**WHAT TO DO:** Reproduce each of the following lines word for word, without changing anything.

BEGIN INFORMATION PROVIDED

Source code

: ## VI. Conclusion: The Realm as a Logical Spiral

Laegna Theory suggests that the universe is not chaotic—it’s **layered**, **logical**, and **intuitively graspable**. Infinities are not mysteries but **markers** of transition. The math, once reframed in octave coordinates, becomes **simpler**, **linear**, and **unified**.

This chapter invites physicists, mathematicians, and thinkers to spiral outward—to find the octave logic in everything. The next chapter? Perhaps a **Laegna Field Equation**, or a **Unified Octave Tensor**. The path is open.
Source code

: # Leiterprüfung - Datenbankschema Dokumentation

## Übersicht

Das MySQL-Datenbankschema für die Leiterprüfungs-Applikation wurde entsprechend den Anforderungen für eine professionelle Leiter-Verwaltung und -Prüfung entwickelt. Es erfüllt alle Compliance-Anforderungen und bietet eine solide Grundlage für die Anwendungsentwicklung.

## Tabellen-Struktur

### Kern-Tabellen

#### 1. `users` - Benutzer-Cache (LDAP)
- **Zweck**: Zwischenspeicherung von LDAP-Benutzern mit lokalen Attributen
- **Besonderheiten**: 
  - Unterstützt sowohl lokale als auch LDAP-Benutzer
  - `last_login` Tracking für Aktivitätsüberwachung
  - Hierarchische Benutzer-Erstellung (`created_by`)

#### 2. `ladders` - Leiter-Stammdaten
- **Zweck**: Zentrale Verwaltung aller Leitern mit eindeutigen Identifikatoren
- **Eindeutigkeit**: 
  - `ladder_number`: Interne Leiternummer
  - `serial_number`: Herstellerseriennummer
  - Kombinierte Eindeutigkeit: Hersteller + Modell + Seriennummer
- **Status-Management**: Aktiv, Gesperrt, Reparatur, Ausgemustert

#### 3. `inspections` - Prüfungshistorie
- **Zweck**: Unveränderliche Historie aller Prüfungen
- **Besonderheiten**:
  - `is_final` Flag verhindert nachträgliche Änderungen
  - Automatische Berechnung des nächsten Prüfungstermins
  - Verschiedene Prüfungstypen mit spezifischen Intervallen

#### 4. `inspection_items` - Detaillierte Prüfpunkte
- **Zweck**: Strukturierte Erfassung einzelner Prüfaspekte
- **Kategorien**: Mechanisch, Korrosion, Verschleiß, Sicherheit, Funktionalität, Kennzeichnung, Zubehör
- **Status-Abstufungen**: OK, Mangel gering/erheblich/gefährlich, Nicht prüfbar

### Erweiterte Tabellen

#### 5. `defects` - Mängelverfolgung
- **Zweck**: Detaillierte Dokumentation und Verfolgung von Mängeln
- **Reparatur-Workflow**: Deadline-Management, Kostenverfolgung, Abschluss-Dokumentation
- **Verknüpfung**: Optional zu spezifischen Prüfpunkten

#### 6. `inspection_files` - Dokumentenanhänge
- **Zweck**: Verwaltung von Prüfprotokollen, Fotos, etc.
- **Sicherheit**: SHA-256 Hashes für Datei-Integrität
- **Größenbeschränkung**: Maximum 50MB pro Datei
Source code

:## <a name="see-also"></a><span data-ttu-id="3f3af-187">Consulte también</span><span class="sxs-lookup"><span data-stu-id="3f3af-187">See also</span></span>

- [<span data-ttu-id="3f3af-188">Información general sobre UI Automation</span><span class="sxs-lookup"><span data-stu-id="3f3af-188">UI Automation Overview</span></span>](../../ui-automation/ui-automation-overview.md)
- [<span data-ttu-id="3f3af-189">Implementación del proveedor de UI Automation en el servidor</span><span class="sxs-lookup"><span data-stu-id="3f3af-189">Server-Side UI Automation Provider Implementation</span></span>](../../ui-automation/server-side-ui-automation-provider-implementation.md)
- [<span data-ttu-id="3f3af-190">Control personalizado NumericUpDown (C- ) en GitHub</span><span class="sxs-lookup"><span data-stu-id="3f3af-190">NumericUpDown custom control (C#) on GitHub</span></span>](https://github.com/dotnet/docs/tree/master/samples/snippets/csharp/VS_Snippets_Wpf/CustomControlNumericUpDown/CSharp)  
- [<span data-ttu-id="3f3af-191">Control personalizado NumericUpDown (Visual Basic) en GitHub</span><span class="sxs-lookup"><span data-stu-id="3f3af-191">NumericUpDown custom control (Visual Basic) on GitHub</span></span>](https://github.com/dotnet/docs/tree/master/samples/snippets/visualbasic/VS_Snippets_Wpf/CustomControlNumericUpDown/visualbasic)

END INFORMATION PROVIDED

**ANSWER BELOW:**
Source code

: ## VI. Conclusion: The Realm as a Logical Spiral

Laegna Theory suggests that the universe is not chaotic—it’s **layered**, **logical**, and **intuitively graspable**. Infinities are not mysteries but **markers** of transition. The math, once reframed in octave coordinates, becomes **simpler**, **linear**, and **unified**.

This chapter invites physicists, mathematicians, and thinkers to spiral outward—to find the octave logic in everything. The next chapter? Perhaps a **Laegna Field Equation**, or a **Unified Octave Tensor**. The path is open.
Source code

: # Leiterprüfung - Datenbankschema Dokumentation

## Übersicht

Das MySQL-Datenbankschema für die Leiterprüfungs-Applikation wurde entsprechend den Anforderungen für eine professionelle Leiter-Verwaltung und -Prüfung entwickelt. Es erfüllt alle Compliance-Anforderungen und bietet eine solide Grundlage für die Anwendungsentwicklung.

## Tabellen-Struktur

### Kern-Tabellen

#### 1. `users` - Benutzer-Cache (LDAP)
- **Zweck**: Zwischenspeicherung von LDAP-Benutzern mit lokalen Attributen
- **Besonderheiten**: 
  - Unterstützt sowohl lokale als auch LDAP-Benutzer
  - `last_login` Tracking für Aktivitätsüberwachung
  - Hierarchische Benutzer-Erstellung (`created_by`)

#### 2. `ladders` - Leiter-Stammdaten
- **Zweck**: Zentrale Verwaltung aller Leitern mit eindeutigen Identifikatoren
- **Eindeutigkeit**: 
  - `ladder_number`: Interne Leiternummer
  - `serial_number`: Herstellerseriennummer
  - Kombinierte Eindeutigkeit: Hersteller + Modell + Seriennummer
- **Status-Management**: Aktiv, Gesperrt, Reparatur, Ausgemustert

#### 3. `inspections` - Prüfungshistorie
- **Zweck**: Unveränderliche Historie aller Prüfungen
- **Besonderheiten**:
  - `is_final` Flag verhindert nachträgliche Änderungen
  - Automatische Berechnung des nächsten Prüfungstermins
  - Verschiedene Prüfungstypen mit spezifischen Intervallen

#### 4. `inspection_items` - Detaillierte Prüfpunkte
- **Zweck**: Strukturierte Erfassung einzelner Prüfaspekte
- **Kategorien**: Mechanisch, Korrosion, Verschleiß, Sicherheit, Funktionalität, Kennzeichnung, Zubehör
- **Status-Abstufungen**: OK, Mangel gering/erheblich/gefährlich, Nicht prüfbar

### Erweiterte Tabellen

#### 5. `defects` - Mängelverfolgung
- **Zweck**: Detaillierte Dokumentation und Verfolgung von Mängeln
- **Reparatur-Workflow**: Deadline-Management, Kostenverfolgung, Abschluss-Dokumentation
- **Verknüpfung**: Optional zu spezifischen Prüfpunkten

#### 6. `inspection_files` - Dokumentenanhänge
- **Zweck**: Verwaltung von Prüfprotokollen, Fotos, etc.
- **Sicherheit**: SHA-256 Hashes für Datei-Integrität
- **Größenbeschränkung**: Maximum 50MB pro Datei
Source code

:## <a name="see-also"></a><span data-ttu-id="3f3af-187">Consulte también</span><span class="sxs-lookup"><span data-stu-id="3f3af-187">See also</span></span>

- [<span data-ttu-id="3f3af-188">Información general sobre UI Automation</span><span class="sxs-lookup"><span data-stu-id="3f3af-188">UI Automation Overview</span></span>](../../ui-automation/ui-automation-overview.md)
- [<span data-ttu-id="3f3af-189">Implementación del proveedor de UI Automation en el servidor</span><span class="sxs-lookup"><span data-stu-id="3f3af-189">Server-Side UI Automation Provider Implementation</span></span>](../../ui-automation/server-side-ui-automation-provider-implementation.md)
- [<span data-ttu-id="3f3af-190">Control personalizado NumericUpDown (C- ) en GitHub</span><span class="sxs-lookup"><span data-stu-id="3f3af-190">NumericUpDown custom control (C#) on GitHub</span></span>](https://github.com/dotnet/docs/tree/master/samples/snippets/csharp/VS_Snippets_Wpf/CustomControlNumericUpDown/CSharp)  
- [<span data-ttu-id="3f3af-191">Control personalizado NumericUpDown (Visual Basic) en GitHub</span><span class="sxs-lookup"><span data-stu-id="3f3af-191">NumericUpDown custom control (Visual Basic) on GitHub</span></span>](https://github.com/dotnet/docs/tree/master/samples/snippets/visualbasic/VS_Snippets_Wpf/CustomControlNumericUpDown/visualbasic)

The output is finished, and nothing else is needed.